Given the high percentage growth in associate and 1 to <2 year certificates over the last year, and the seemingly contradictory decline in < 1 year certificates, we explore further in our final table (Table 4) the distribution of these awards and percent change over the past year by institution type, race/ethnicity, and region. The first column for each award type shows the distribution of those degrees awarded in 2010-11. For example, the traditional community college (Associates, 2-Year) accounted for just over three of every five associate degrees awarded (61 percent), with proprietary institutions awarding just over one in five (21 percent). The percent change from the prior year is shown in the second column of each set.

It shows that compared to the overall 11.1 percent overall increase in associate degree conferrals, proprietary institutions had the highest rate of change. Private, non-profit institutions had the lowest rate of change, even though it is still positive at 2.9 percent.

Further examination of the changes by institution type shows that the private-sector institutions, non-profit and especially for-profit (proprietary), disinvested in shorter certificate programs. However, these short programs actually grew at public institutions (associates two-year, associates four-year, and other four-year). The proprietary institutions appear to have shifted their attention to the associate degree and especially the longer
1 to < 2 year certificate programs.

The largest percentage growth among racial ethnic categories occurred for the still relatively small “2 or More Races” group. This likely reflects both the growth of this multiracial group, but also the increased tendency for students to report a multi-racial identification as the relatively new two question format becomes more institutionalized.

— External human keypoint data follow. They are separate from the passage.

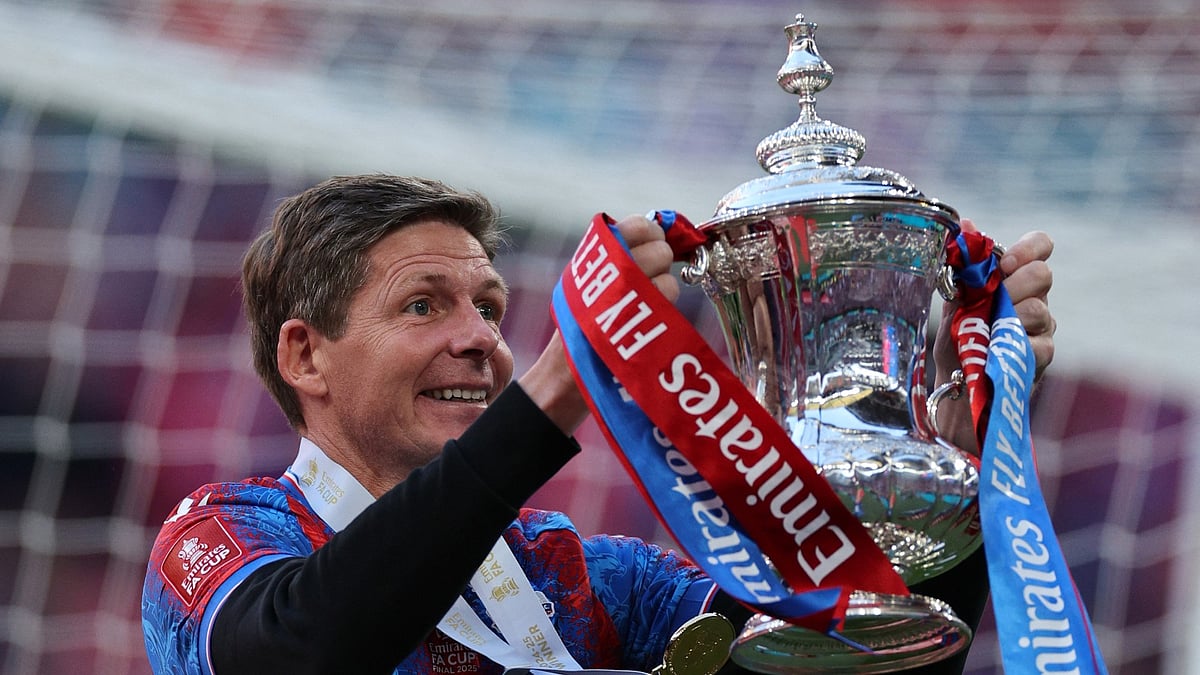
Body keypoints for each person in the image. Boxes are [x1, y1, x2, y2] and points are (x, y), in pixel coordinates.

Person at [140, 174, 1057, 674]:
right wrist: (557, 390)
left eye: (491, 308)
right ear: (306, 357)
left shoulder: (578, 570)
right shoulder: (220, 537)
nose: (480, 341)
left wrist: (949, 466)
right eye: (424, 306)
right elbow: (304, 655)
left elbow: (858, 666)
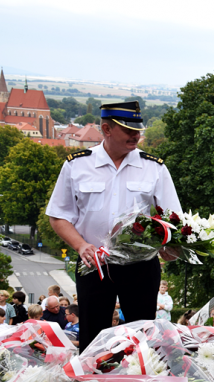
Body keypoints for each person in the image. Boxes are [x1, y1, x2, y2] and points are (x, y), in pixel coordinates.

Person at [46, 100, 182, 350]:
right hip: (94, 263)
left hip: (140, 265)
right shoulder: (77, 164)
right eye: (128, 130)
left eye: (138, 130)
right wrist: (80, 245)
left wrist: (170, 246)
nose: (136, 136)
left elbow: (173, 218)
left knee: (142, 337)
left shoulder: (154, 167)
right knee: (92, 337)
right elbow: (58, 215)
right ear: (106, 129)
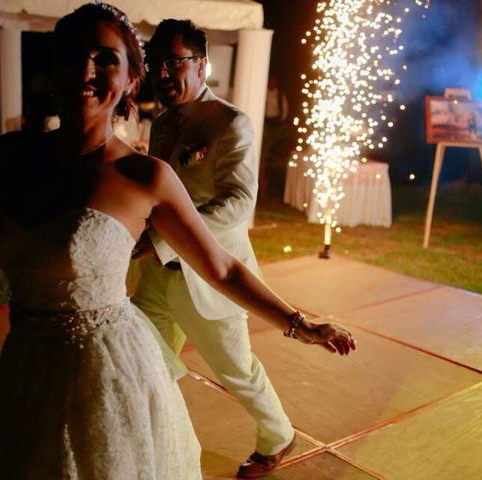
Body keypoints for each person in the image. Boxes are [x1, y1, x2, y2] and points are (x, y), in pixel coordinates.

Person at [0, 4, 356, 479]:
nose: (85, 69)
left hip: (115, 360)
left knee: (231, 368)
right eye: (72, 55)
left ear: (130, 80)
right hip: (28, 365)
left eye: (105, 58)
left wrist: (301, 325)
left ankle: (274, 435)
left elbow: (223, 257)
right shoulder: (13, 157)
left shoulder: (152, 171)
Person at [130, 20, 354, 478]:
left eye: (176, 61)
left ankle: (278, 436)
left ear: (202, 63)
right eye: (156, 63)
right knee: (143, 359)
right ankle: (157, 439)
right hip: (156, 273)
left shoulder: (231, 122)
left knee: (236, 371)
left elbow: (236, 205)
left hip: (211, 273)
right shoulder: (162, 122)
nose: (164, 72)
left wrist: (160, 239)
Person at [260, 72, 293, 199]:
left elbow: (285, 108)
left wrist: (282, 121)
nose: (271, 83)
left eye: (273, 81)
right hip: (265, 120)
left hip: (275, 122)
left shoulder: (280, 95)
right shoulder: (263, 93)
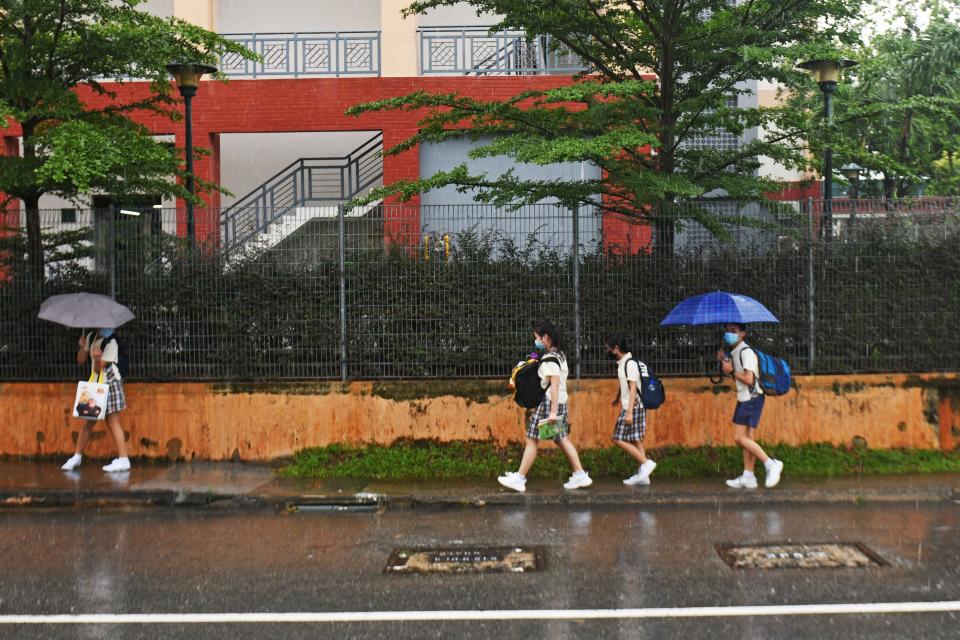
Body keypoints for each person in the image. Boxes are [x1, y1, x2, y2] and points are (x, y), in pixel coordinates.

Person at [498, 320, 592, 492]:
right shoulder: (559, 355)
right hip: (559, 402)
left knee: (532, 439)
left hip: (550, 404)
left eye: (537, 338)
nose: (536, 341)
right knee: (560, 438)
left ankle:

Another notable change among racial groups is the absolute decline in associate degrees and <1 year certificates and relatively low growth rates in 1 to <2 year certificates among Asian Americans. Associate degree conferrals by race/ethnicity follow fairly closely the general population percentages, with a slight under-representation among Hispanics and Whites. For the 1 to <2 year certificates and the < 1 year certificates, African American and Hispanic students are over-represented and whites generally under-represented.

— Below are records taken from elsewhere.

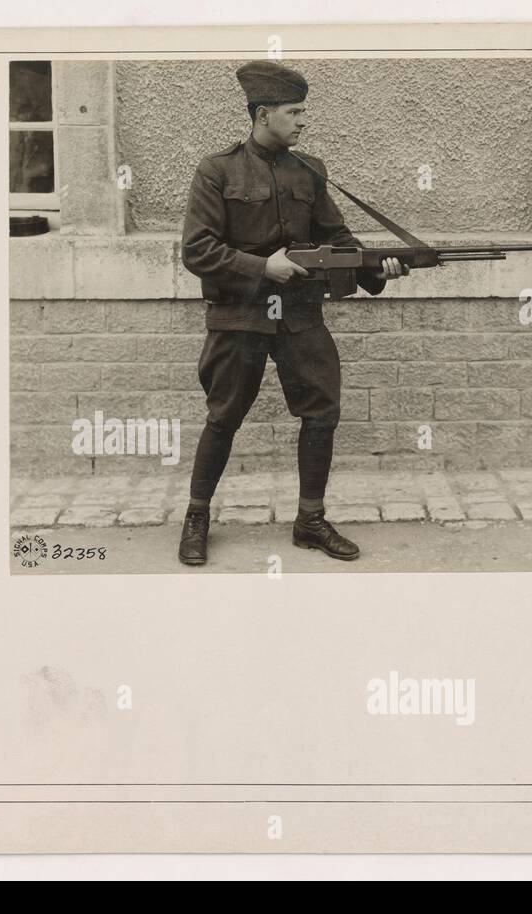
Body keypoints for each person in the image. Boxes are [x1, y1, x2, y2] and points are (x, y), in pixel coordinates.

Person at [177, 59, 408, 566]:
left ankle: (310, 520)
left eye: (303, 111)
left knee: (322, 413)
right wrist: (264, 267)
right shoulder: (217, 171)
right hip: (240, 316)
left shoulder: (311, 170)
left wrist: (377, 270)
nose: (304, 120)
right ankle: (196, 517)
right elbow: (197, 250)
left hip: (300, 316)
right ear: (263, 114)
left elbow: (337, 239)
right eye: (294, 111)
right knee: (223, 418)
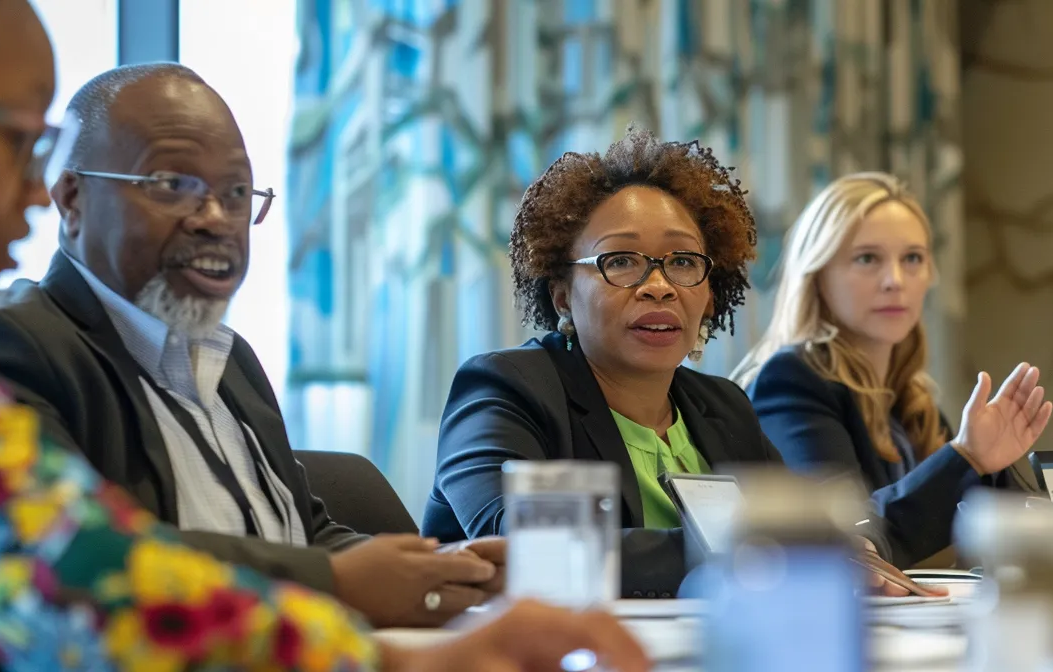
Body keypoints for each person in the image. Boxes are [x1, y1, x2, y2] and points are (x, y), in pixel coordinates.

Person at [0, 1, 648, 669]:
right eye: (15, 136)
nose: (29, 182)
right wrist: (390, 647)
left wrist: (434, 574)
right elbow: (85, 584)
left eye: (237, 193)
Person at [0, 62, 501, 628]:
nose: (216, 220)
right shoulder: (2, 344)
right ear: (72, 199)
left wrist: (445, 567)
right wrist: (336, 585)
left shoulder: (231, 359)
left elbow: (302, 532)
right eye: (174, 185)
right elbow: (84, 558)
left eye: (236, 193)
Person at [423, 130, 1005, 595]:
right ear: (560, 294)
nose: (659, 287)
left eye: (682, 262)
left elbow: (812, 533)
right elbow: (521, 548)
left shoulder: (721, 406)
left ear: (710, 288)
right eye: (621, 261)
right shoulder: (505, 389)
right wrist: (758, 550)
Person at [732, 172, 1053, 566]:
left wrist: (1000, 470)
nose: (895, 281)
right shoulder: (790, 381)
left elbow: (990, 533)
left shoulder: (913, 401)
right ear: (817, 276)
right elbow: (840, 534)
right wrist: (966, 457)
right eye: (868, 258)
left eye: (912, 258)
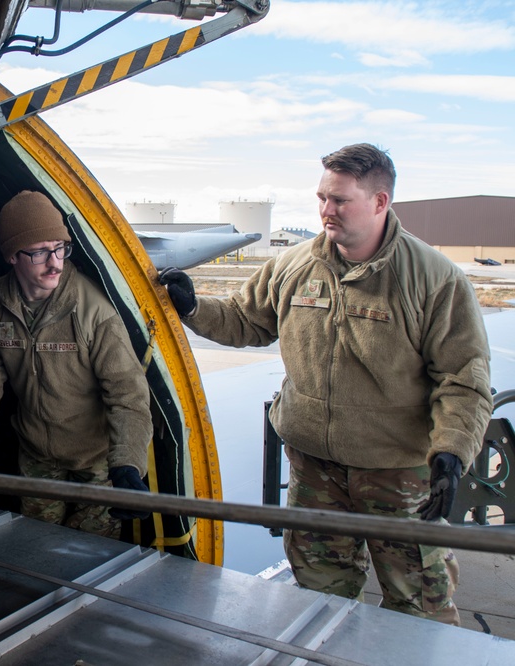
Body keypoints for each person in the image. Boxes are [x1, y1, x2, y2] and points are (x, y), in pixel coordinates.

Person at [159, 143, 493, 625]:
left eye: (340, 200)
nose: (325, 211)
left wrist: (452, 451)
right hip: (315, 472)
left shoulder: (432, 279)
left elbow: (464, 377)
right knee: (320, 600)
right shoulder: (295, 265)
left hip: (397, 476)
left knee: (419, 603)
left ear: (380, 202)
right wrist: (194, 309)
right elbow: (246, 320)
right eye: (321, 198)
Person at [0, 190, 154, 538]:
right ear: (13, 255)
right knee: (37, 546)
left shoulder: (94, 312)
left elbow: (128, 396)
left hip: (97, 463)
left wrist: (128, 467)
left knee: (92, 555)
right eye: (41, 252)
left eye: (60, 248)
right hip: (37, 458)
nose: (55, 262)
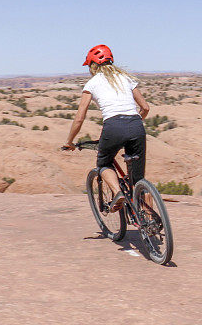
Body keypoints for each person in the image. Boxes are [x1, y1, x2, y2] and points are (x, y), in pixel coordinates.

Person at [63, 44, 150, 210]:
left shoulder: (92, 84)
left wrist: (70, 141)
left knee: (104, 163)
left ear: (92, 66)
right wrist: (134, 123)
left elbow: (80, 118)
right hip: (136, 125)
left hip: (113, 127)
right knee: (139, 180)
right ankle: (151, 223)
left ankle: (118, 193)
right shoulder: (126, 78)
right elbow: (145, 108)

Percent changes in associate degree and < 1 year and 1 to < 2 year certificates by region do not follow any clear pattern. The largest percentage increase in associate degree conferrals was in the relatively small Plains region, substantial growth occurred in 1 to <2 year certificates but decline in
< 1 year certificates in the Far West and, inexplicably, growth in the < 1 year certificates in the New England and the Mid East regions.

The distribution of degrees and pre-baccalaureate degrees by region follows pretty closely with population representation with some slight deviations. Specifically, the < 1 year certificates are under-represented relative to population in the Mid East states but highly over-represented in the Southeast. The 1 to < 2 Year certificates are over-represented relative to population in the Southwest.

The economic recession may have stimulated the large increases in completions over the past two years as employment opportunities were limited and retraining a high priority for many out-of-work citizens with notable support made available through stimulus funds. More recently, two trends portend potential slow growth in the year ahead.

The fiscal situation has reached a point where many public institutions must limit their enrollments to accommodate funding cuts. At the same time, with employment conditions improving it is possible that the demand for retraining may decline. We will see in next year’s edition how these trends played out.